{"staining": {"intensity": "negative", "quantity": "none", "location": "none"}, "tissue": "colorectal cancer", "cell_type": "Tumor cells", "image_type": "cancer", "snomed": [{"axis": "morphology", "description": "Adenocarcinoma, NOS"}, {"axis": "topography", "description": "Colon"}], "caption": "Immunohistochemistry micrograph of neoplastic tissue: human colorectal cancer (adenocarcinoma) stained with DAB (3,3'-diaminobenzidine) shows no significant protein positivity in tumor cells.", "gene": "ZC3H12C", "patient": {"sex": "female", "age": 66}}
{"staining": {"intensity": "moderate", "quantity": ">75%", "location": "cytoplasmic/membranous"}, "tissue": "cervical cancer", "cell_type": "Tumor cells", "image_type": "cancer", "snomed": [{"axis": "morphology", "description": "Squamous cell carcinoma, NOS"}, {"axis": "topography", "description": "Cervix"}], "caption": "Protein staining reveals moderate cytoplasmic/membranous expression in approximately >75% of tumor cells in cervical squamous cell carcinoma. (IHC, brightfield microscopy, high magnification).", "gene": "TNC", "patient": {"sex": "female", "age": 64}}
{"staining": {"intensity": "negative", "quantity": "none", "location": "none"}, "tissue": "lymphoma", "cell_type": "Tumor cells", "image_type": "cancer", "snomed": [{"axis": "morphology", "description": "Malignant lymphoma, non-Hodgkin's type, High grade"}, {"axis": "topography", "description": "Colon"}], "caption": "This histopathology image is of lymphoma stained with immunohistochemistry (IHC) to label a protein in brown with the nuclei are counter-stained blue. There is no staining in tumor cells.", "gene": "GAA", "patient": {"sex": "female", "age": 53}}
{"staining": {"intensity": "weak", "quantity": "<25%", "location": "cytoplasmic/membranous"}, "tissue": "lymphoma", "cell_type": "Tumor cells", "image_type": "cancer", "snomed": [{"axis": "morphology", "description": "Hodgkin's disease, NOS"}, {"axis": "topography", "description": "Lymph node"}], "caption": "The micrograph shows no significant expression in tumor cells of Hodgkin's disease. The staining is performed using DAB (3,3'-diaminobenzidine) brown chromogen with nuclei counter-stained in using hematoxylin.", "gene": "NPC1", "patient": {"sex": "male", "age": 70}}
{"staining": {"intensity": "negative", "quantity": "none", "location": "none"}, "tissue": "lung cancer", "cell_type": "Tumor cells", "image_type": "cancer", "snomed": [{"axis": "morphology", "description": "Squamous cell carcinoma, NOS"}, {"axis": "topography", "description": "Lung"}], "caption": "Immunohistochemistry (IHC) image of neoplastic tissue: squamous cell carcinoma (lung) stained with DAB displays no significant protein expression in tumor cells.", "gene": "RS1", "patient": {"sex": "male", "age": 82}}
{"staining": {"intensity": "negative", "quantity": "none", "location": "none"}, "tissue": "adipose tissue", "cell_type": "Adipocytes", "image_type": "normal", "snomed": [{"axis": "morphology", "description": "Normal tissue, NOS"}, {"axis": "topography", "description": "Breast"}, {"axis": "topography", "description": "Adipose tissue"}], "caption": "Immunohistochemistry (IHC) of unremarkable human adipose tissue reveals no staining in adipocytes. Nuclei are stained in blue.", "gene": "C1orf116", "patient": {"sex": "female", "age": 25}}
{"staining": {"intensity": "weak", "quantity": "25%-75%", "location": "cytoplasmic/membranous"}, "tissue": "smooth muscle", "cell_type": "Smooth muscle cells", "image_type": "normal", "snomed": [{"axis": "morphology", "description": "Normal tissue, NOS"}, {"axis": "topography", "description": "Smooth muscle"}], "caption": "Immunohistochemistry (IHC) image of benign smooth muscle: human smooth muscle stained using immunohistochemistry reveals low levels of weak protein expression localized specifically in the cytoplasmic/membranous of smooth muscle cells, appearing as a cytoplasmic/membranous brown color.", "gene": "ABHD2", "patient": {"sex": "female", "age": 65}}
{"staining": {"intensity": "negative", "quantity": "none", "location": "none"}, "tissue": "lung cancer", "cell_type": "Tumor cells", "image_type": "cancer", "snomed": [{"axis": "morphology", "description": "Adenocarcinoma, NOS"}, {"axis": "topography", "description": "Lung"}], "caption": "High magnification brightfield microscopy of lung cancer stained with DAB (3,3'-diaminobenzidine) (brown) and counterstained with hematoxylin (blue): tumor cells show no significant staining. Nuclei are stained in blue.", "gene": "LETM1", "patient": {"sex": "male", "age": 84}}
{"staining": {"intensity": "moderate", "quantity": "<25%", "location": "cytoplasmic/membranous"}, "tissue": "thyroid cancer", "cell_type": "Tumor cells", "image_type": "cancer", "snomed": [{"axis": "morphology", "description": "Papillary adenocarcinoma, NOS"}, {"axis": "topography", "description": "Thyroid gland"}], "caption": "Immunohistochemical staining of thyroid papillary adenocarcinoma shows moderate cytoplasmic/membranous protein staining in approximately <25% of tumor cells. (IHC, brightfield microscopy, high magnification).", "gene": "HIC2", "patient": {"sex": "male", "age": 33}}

·····

**AIM OF THE TASK**: Copy out each line of the listing where the string "blue" appears.

**TASK ANSWER**:
{"staining": {"intensity": "negative", "quantity": "none", "location": "none"}, "tissue": "lymphoma", "cell_type": "Tumor cells", "image_type": "cancer", "snomed": [{"axis": "morphology", "description": "Malignant lymphoma, non-Hodgkin's type, High grade"}, {"axis": "topography", "description": "Colon"}], "caption": "This histopathology image is of lymphoma stained with immunohistochemistry (IHC) to label a protein in brown with the nuclei are counter-stained blue. There is no staining in tumor cells.", "gene": "GAA", "patient": {"sex": "female", "age": 53}}
{"staining": {"intensity": "negative", "quantity": "none", "location": "none"}, "tissue": "adipose tissue", "cell_type": "Adipocytes", "image_type": "normal", "snomed": [{"axis": "morphology", "description": "Normal tissue, NOS"}, {"axis": "topography", "description": "Breast"}, {"axis": "topography", "description": "Adipose tissue"}], "caption": "Immunohistochemistry (IHC) of unremarkable human adipose tissue reveals no staining in adipocytes. Nuclei are stained in blue.", "gene": "C1orf116", "patient": {"sex": "female", "age": 25}}
{"staining": {"intensity": "negative", "quantity": "none", "location": "none"}, "tissue": "lung cancer", "cell_type": "Tumor cells", "image_type": "cancer", "snomed": [{"axis": "morphology", "description": "Adenocarcinoma, NOS"}, {"axis": "topography", "description": "Lung"}], "caption": "High magnification brightfield microscopy of lung cancer stained with DAB (3,3'-diaminobenzidine) (brown) and counterstained with hematoxylin (blue): tumor cells show no significant staining. Nuclei are stained in blue.", "gene": "LETM1", "patient": {"sex": "male", "age": 84}}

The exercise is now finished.